Re: [PATCH 2/2] ext4: simulate various I/O and checksum errors when reading metadata

"Theodore Y. Ts'o" <tytso@xxxxxxx> · Thu, 21 Nov 2019 20:00:26 -0500

On Thu, Nov 21, 2019 at 04:09:33PM -0800, Darrick J. Wong wrote:
> > +static inline int ext4_simulate_fail(struct super_block *sb,
> > +				     unsigned long flag)
> 
> Nit: bool?

Sure, I'll do this for the next version.

> If I'm reading this correctly, this means that userspace sets a
> s_simulate_fail bit via sysfs knob, and the next time the filesystem
> calls ext4_simulate_fail with the same bit set in @flag we'll return
> true to say "simulate the failure" and clear the bit in s_simulate_fail?
> 
> IOWs, the simulated failures have to be re-armed every time?

Yes, that's correct.

> Seems reasonable, but consider the possibility that in the future it
> might be useful if you could set up periodic failures (e.g. directory
> lookups fail 10% of the time) so that you can see how something like
> fsstress reacts to less-predictable failures?

So in theory, we could do that with dm_flakey --- but that's a pain in
the tuckus, since you have to specify the LBA for the directory blocks
that you might want to have fail.  I implemented this so I could have
a quick and dirty way of testing the first patch in this series (and
in fact, I found a bug in the first version of the previous patch, so
I'm glad I spent the time to implement the test patch :-).

What might be interesting to do is some kind of eBPF hook where we
pass in the block #, inode #, and metadata type, and the ePBF program
could do use a much more complex set of criteria in terms of whether
or not to trigger an EIO, or how to fuzz a particular block to either
force a CRC failure, or to try to find bugs ala Hydra[1] (funded via a
Google Faculty Research Award grant), but using a much more glass-box
style test approach.

[1] https://gts3.org/~sanidhya/pubs/2019/hydra.pdf

This would be a lot more work, and I'm not sufficiently up to speed
with eBPF, and I just needed a quick and dirty testing scheme.

The reason why I think it's worthwhile to land this patch (as opposed
to throwing it away after doing the development work for the previous
patch) is that it's a relatively small set of changes, and all of the
code disappears if CONFIG_DEBUG_EXT4 is not enabled.  So it has no
performance cost on production kernels, and it's highly unlikely that
users would have a reason to use this feature on production use cases,
so ripping this out if and when we have a more functional eBPF testing
infrastructure to replace it shouldn't really be a problem.

					- Ted

P.S.  A fascinating question is whether we could make the hooks for
this hypothetical eBPF hook general enough that it could work for more
than just ext4, but for other file systems.  The problem is that the
fs metadata types are not going to be same across different file
systems, so that makes the API design quite tricky; and perhaps not
worth it?

(Challenge): In the mailing-list reply above, why is using dm_flakey to simulate these failures a pain?

(Material shown):

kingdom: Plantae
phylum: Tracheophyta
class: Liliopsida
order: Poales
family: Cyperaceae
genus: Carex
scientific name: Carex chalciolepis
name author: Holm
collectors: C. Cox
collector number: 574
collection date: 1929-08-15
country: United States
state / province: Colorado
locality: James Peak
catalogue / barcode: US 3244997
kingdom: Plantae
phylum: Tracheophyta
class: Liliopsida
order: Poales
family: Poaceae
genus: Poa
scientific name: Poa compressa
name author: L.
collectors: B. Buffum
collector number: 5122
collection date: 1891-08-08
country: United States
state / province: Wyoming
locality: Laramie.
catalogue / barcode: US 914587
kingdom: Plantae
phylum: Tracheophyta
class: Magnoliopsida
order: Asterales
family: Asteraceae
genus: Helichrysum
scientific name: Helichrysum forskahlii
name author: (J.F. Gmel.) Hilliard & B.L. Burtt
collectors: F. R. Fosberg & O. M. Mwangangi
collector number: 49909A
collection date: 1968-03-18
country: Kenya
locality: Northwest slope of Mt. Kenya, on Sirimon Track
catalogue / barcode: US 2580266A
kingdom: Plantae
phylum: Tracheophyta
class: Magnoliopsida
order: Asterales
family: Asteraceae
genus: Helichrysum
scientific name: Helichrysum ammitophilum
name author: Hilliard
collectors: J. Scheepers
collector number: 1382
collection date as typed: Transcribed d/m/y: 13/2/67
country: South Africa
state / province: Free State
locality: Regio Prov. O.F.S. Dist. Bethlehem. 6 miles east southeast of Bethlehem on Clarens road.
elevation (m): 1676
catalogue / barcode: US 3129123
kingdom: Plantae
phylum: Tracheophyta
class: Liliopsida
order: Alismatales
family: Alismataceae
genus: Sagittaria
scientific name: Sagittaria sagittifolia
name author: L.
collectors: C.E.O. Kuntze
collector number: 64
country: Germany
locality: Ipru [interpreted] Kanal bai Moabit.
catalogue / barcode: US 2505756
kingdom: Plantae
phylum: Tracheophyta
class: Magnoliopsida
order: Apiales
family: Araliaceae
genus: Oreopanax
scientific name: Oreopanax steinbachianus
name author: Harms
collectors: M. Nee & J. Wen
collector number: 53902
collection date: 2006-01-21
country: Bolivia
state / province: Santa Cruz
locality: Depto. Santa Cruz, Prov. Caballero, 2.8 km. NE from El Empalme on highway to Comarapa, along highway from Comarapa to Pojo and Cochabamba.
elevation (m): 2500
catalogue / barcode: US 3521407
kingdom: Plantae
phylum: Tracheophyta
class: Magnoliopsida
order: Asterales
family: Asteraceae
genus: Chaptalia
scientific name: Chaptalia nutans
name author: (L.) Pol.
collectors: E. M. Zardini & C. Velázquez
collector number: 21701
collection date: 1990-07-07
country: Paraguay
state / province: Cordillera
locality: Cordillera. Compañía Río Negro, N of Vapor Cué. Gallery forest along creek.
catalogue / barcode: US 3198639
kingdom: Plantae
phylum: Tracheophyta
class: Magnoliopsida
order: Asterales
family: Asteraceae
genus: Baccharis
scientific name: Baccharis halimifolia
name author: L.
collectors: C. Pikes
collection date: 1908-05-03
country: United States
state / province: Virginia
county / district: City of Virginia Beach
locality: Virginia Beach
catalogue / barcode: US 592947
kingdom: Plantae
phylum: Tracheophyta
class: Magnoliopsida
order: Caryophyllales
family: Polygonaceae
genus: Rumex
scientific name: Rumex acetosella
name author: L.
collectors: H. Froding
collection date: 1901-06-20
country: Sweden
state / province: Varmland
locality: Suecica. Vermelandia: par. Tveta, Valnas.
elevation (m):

(Result): You have to specify the LBA for the directory blocks you might want to have fail.